Pool/Getty Images News/Getty Images
Impact
Updated: 
Originally Published: 

In the uncertain days after polls closed in the 2020 election, a narrative started to coalesce around the idea that the Democratic Party's progressive wing — epitomized by politicians like Reps. Alexandria Ocasio-Cortez and Ilhan Omar — was somehow pulling the party too far from the center. This, some claimed, was to blame for the surprisingly strong showing by Republican challengers who toppled multiple Democratic incumbents, and the fact that the Democrats' shot at regaining control of the Senate was now wholly in the hands of Georgia voters who, the thinking went, would be turned off by more leftist proclamations like "people should have health care" and "something needs to happen so cops stop killing unarmed Black people."

It was into this dynamic that West Virginia Sen. Joe Manchin, perhaps the most Republican-esque figure in the whole of the Democratic Party, tweeted the following:

Whether or not his butt actually possesses its own budget line is beside the point here. What's clear is that Manchin, who could charitably be called "the sort of Democrat who can get elected in West Virginia" (a meaningless description if it means he ends up voting with Republicans), was issuing an unambiguous threat to the left wing of his party by using the same sort of hysterical rhetoric his GOP colleagues used to smear Democrats during the election.

In response to Manchin's butt tweet, Ocasio-Cortez shared an image, taken during the State of the Union, in which she appeared to be giving the senator a death stare from behind his back.

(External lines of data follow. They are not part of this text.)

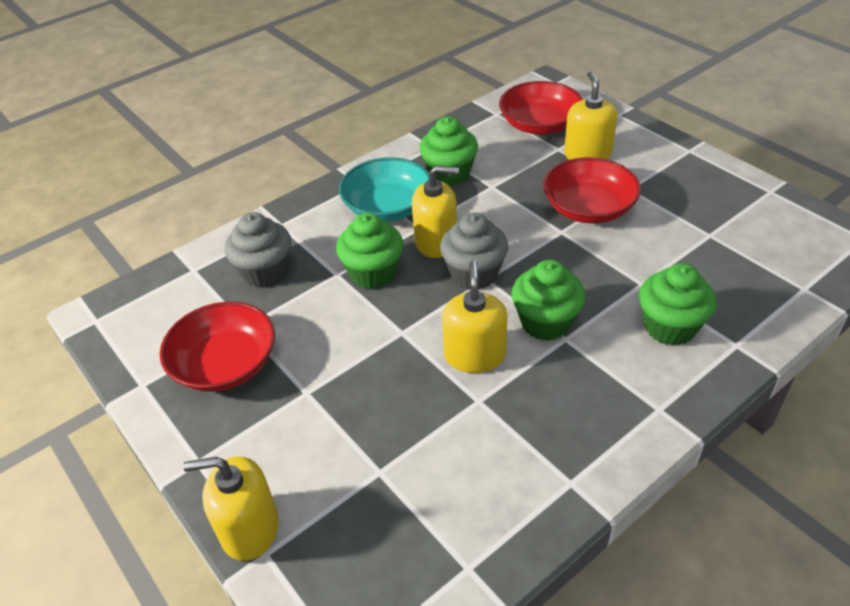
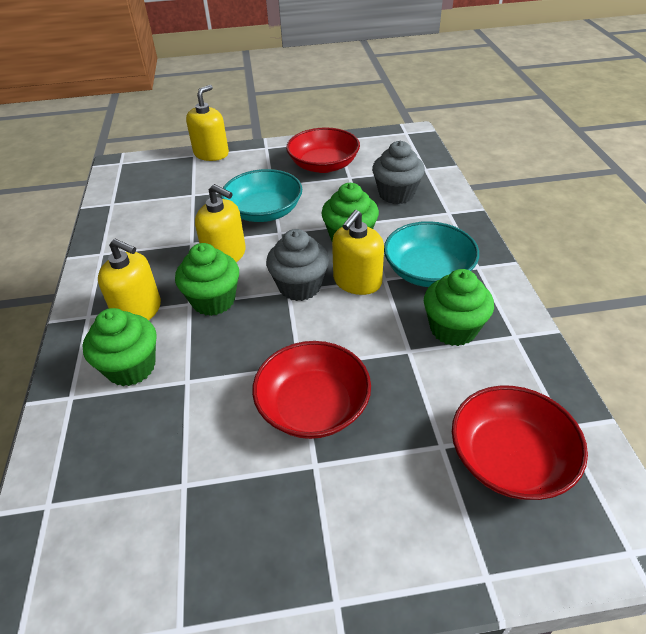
camera: 120 degrees right, 0 degrees up
(370, 367) = (264, 211): none -> turquoise bowl
(587, 154) = (410, 469): yellow soap dispenser -> yellow soap dispenser (138, 311)

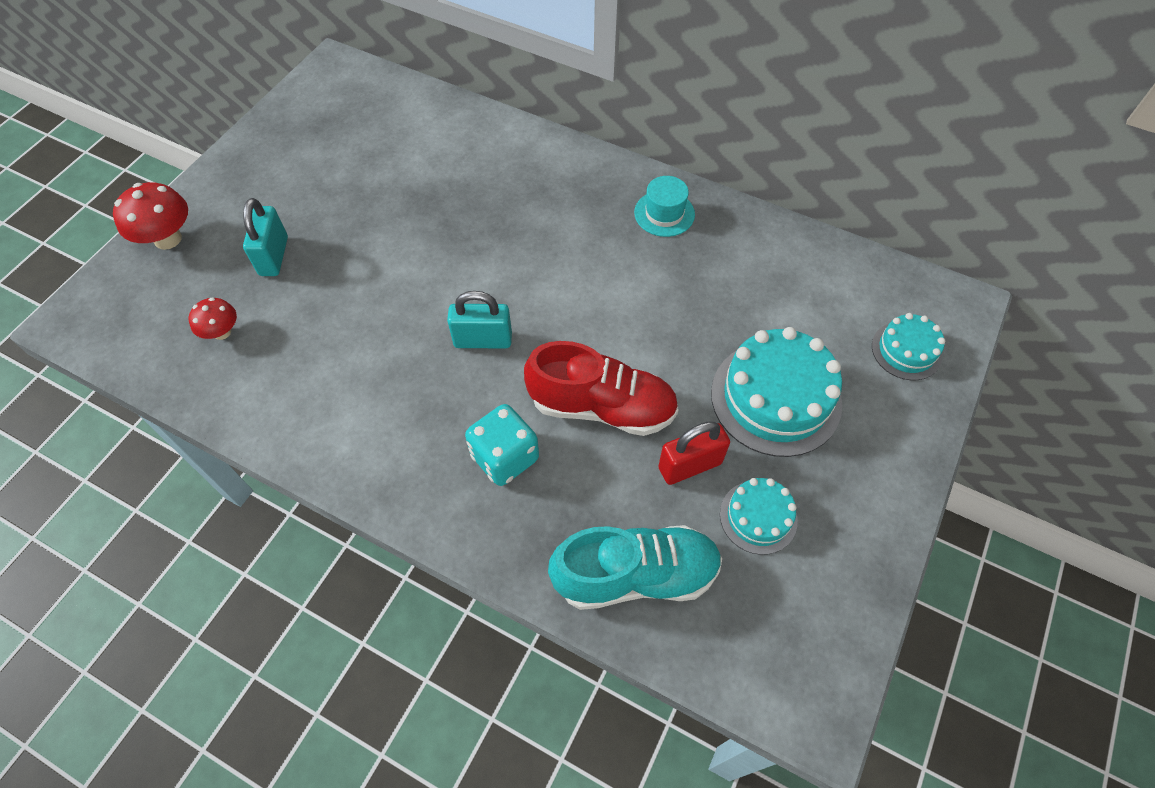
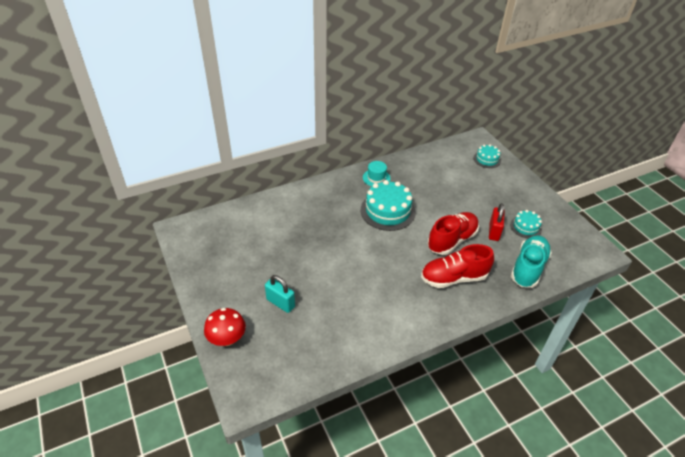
camera: 55 degrees left, 15 degrees down
(222, 332) = (309, 341): red mushroom -> none
(483, 340) = (392, 257): turquoise padlock -> none
(505, 457) = (453, 278): turquoise dice -> red shoe
(775, 398) = (482, 197): turquoise cake -> turquoise cake (387, 211)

Petty Twitter drama? Sure. But it highlights an emerging fight within the party — one that had erupted in fits and starts during the race itself, but which had been largely smoothed over as the threat of a second term for President Trump largely dwarfed all other intra-party squabbles.

At its core, the fight is to determine what role the left will play within the Democratic Party moving forward. Or more simply, will the Democrats become the centrist party in this country — a move that those who spent the days after the election criticizing AOC and her fellow Squad members believe is what delivered Joe Biden, the living embodiment of centrism, to victory? Or will the party be able to — or does it even want to — harness both the passion and policies of the left, many of which have proven to be incredibly popular across the board?

In part, the fight takes the form of an apparent schism between the official party apparatus and the expertise of groups doing actual electioneering and voter turnout work on the ground. Consider the backlash to Ocasio-Cortez's recent New York Times interview, in which she criticized the party's "core competencies" to win local elections, and then turn your attention to the seriousness with which many pundits considered the exact same point when it came from noted centrists like outgoing Alabama Democratic Sen. Doug Jones, or onetime presidential candidate Beto O'Rourke — a point Ocasio-Cortez herself noted on Twitter this week.

This is the major dynamic at play in the Democratic Party today. And it's one that is only likely to grow over the course of Biden's coming term in office — a term which he has signaled will be committed to restoring norms and normalcy, rather than embracing the progressive enthusiasm that turned Bernie Sanders and The Squad into formidable national forces.

It's a debate that will likely shape the future of the country for years, if not generations, to come.